If you're interested in a quick way to start playing with Apache Spark without having to pay for cloud resources, and without having to go through the trouble of installing Hadoop at home, you can leverage the pre-installed Hadoop VM that Cloudera makes freely available to download. Below are the steps.
- Because the VM is 64-bit, your computer must be configured to run 64-bit VM's. This is usually the default for computers made since 2012, but for computers made between 2006 and 2011, you will probably have to enable it in the BIOS settings.
- Install https://www.virtualbox.org/wiki/Downloads (I use VirtualBox since it's more free than VMWare Player.)
- Download and unzip the 2GB QuickStart VM for VirtualBox from Cloudera.
- Launch VirtualBox and from its drop-down menu select File->Import Appliance
- Click the Start icon to launch the VM.
- From the VM Window's drop-down menu, select Devices->Shared Clipboard->Bidirectional
- From the CentOS drop-down menu, select System->Shutdown->Restart. I have found this to be necessary to get HDFS to start working the first time on this particular VM.
- The VM comes with OpenJDK 1.6, but Spark and Scala need Oracle JDK 1.7, which is also supported by Cloudera 4.4. From within CentOS, launch Firefox and navigate to http://www.oracle.com/technetwork/java/javase/downloads/jdk7-downloads-1880260.html. Click the radio button "Accept License Agreement" and click to download jdk-7u51-linux-x64.rpm (64-bit RPM), opting to "save" rather than "open" it. I.e., save it to ~/Downloads.

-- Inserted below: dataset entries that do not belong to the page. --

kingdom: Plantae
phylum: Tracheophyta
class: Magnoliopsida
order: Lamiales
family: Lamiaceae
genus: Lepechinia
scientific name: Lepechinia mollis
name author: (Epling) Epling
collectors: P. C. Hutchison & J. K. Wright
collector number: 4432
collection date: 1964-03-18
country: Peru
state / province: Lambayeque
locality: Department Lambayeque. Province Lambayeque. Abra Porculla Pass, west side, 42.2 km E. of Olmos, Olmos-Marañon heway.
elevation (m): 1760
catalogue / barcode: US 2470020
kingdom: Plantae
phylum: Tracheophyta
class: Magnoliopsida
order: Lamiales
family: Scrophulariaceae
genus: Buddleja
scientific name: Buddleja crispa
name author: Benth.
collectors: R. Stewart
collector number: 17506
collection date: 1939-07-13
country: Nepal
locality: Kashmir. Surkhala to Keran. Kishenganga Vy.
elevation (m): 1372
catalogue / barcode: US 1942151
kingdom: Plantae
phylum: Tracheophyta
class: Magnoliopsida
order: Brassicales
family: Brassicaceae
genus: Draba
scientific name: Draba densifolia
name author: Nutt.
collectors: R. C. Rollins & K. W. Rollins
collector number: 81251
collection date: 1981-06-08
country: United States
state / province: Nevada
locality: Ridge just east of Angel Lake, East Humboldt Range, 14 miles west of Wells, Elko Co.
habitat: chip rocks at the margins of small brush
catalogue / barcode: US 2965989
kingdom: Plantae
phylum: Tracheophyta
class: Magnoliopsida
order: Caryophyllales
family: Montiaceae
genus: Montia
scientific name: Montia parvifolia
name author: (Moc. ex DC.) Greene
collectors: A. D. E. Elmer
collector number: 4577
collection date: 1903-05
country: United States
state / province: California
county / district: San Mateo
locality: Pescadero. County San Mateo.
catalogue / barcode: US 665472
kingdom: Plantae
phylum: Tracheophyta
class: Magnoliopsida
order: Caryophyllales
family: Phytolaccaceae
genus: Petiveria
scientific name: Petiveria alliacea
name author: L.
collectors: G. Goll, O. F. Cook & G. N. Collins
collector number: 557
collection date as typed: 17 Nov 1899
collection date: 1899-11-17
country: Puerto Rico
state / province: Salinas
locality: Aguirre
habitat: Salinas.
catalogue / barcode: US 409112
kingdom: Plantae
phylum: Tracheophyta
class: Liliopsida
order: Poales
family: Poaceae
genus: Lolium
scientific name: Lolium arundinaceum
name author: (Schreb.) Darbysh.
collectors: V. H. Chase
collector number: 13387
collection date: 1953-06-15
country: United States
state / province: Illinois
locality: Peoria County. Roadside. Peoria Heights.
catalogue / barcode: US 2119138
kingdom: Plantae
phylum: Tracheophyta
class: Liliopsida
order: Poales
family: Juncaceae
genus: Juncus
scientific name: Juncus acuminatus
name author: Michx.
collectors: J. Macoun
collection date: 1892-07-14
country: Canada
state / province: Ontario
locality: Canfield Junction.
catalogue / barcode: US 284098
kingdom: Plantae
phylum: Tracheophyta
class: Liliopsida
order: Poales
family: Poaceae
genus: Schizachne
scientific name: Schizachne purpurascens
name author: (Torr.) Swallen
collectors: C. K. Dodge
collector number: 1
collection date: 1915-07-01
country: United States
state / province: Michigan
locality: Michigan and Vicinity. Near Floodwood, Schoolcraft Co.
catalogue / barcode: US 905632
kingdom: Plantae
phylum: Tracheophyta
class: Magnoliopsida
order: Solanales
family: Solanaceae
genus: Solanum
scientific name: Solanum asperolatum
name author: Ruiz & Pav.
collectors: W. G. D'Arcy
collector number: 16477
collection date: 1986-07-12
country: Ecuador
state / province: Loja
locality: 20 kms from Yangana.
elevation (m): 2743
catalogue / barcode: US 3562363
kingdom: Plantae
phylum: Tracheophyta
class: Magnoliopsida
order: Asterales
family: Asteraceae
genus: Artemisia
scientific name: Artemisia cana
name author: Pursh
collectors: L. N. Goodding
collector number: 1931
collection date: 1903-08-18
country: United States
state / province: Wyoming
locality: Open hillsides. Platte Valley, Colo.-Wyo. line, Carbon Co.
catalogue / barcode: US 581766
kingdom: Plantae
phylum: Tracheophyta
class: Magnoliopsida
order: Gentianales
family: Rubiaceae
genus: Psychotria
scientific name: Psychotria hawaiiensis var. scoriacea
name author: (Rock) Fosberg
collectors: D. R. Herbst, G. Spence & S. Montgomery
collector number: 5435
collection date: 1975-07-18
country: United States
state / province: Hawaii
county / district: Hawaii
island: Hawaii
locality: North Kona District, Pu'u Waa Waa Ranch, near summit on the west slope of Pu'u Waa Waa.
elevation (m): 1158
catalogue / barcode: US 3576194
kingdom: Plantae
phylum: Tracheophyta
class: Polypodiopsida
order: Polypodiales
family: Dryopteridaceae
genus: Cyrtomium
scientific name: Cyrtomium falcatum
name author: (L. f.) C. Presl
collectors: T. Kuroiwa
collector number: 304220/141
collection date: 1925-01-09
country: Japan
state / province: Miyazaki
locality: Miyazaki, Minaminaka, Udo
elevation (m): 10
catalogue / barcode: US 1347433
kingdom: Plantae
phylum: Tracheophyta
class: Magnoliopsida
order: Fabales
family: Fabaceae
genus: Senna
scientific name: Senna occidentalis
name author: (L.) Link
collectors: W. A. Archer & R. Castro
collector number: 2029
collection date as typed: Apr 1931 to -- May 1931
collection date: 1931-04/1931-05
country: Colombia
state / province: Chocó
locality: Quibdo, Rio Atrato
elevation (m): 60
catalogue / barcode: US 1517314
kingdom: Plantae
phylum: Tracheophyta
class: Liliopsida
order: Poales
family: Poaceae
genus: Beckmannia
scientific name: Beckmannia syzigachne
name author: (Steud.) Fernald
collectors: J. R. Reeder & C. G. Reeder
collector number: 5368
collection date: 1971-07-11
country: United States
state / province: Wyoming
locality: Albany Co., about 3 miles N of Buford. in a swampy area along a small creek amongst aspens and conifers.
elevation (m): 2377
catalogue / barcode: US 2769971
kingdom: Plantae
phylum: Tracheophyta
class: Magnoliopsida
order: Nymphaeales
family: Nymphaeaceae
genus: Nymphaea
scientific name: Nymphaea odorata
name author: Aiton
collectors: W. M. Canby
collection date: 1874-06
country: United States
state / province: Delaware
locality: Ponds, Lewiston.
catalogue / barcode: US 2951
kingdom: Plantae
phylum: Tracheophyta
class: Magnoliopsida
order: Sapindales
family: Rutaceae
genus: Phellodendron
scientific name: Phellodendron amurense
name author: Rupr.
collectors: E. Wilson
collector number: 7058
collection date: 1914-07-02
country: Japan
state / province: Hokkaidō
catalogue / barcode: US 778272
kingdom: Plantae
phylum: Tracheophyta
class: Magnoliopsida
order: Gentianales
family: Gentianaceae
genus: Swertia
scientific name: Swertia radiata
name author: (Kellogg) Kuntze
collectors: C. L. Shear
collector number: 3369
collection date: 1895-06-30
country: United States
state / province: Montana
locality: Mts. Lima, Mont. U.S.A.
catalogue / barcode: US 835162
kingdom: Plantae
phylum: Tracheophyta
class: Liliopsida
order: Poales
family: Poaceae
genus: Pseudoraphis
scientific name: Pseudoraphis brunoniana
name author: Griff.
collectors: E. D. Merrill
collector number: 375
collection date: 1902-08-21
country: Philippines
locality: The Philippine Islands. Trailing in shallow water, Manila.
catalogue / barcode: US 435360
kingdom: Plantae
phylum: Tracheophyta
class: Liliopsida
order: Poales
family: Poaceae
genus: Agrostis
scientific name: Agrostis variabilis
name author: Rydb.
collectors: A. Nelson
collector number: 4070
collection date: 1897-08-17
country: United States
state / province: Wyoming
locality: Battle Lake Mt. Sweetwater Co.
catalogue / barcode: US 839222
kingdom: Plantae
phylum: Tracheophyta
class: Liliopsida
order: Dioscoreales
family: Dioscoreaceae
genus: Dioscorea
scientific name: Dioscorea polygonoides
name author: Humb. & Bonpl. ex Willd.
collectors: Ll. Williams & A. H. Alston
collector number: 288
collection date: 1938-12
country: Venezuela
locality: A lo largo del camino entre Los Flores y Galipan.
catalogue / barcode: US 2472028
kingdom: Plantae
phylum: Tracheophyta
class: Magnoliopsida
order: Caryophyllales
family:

- From the CentOS drop-down menu, select Application->System Tools->Terminal and then:
sudo rpm -Uivh ~/Downloads/jdk-7u51-linux-x64.rpm
echo "export JAVA_HOME=/usr/java/latest" >>~/.bashrc
echo "export PATH=\$JAVA_HOME/bin:\$PATH" >>~/.bashrc
source ~/.bashrc
wget http://d3kbcqa49mib13.cloudfront.net/spark-0.9.0-incubating.tgz
tar xzvf spark-0.9.0-incubating.tgz
cd spark-0.9.0-incubating
SPARK_HADOOP_VERSION=2.2.0 sbt/sbt assembly
bin/spark-shell
That sbt assembly command also has the nice side-effect of installing scala and sbt for you, so you can start writing scala code to use Spark instead of just using the Spark Shell.